KT: There’s a different dynamic of living here versus living in New York City, which is so big, and where you can easily get lost. Here, it’s somehow manageable. When we first came up here about 15 years ago, most of the town was boarded up. There were no cafes, no stores; it was very rough. The Dia: Beacon was not open yet. Yet George, my husband whom owns Dogwood bar, had a lot of faith in the possibilities of Beacon. I have watched how George began to participate in the community. Here you can voice an opinion, be heard and actually change policy by attending City Hall. It is a micro system, and it’s fascinating to us. The wonderful thing about Beacon is it’s close enough to the city so you can have both without much effort. In other words, if we still lived in New York City, we may still be thinking, “How are we going to get out of here? We need to get out.” Here, we are out, but we can still be in the city. And culturally New York still is a very fresh and stimulating place. And at the same time, I’m fascinated by what’s happening up here, it’s a really vibrant and creative community with lots of interesting people to meet and to exchange ideas with.
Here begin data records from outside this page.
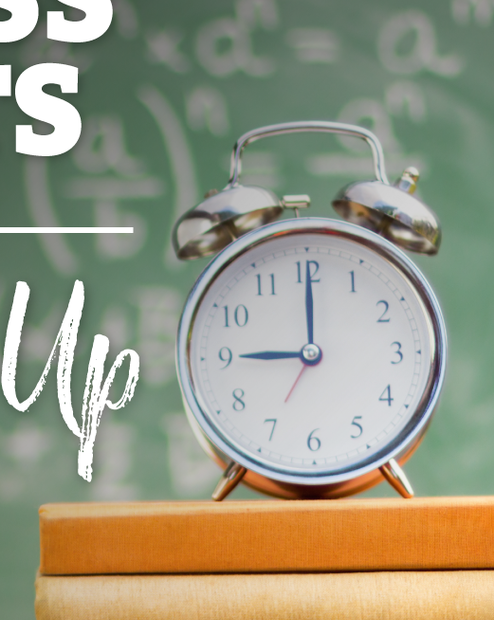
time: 9:00
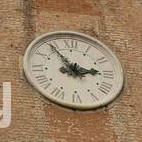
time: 2:54
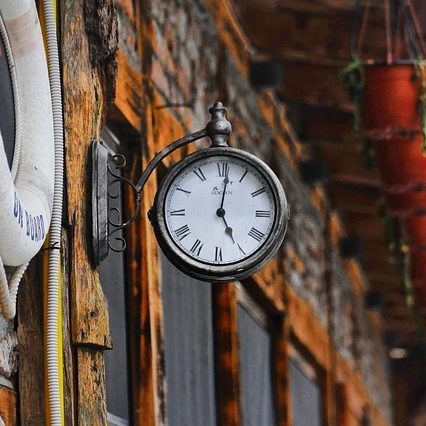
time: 5:01
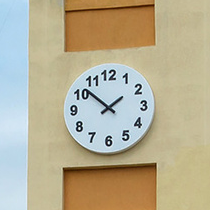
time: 1:51
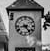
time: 4:42
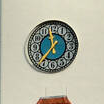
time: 11:36
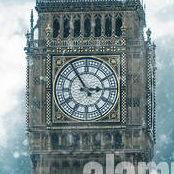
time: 2:54
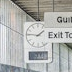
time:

UD: What remains within you from the last time you saw your mother?
KT: Every time I say goodbye, I just don't know if I will get to see her again, if it will be the last time…. The memory I carry with me is of her saying goodbye. And it’s hard..... When I’m not with her, I think of the things we talk about or stories she has told me. A lot of them are actually death related; birth and death are a very big part of all our lives. Some people find thinking of these things depressing. I don’t think it’s depressing. My mother and I talk very openly about these things.
Once my mother and I had a conversation, I said, ”I think I’m going to die all alone since I don’t have children”. My mother said, “When you die, you are always alone.” And I was like—“okay, I hear you.”
I have very selective and strong memories of things I heard or saw as I grew up. And these are the motivations of what becomes part of my projects because of the powerful images in my head.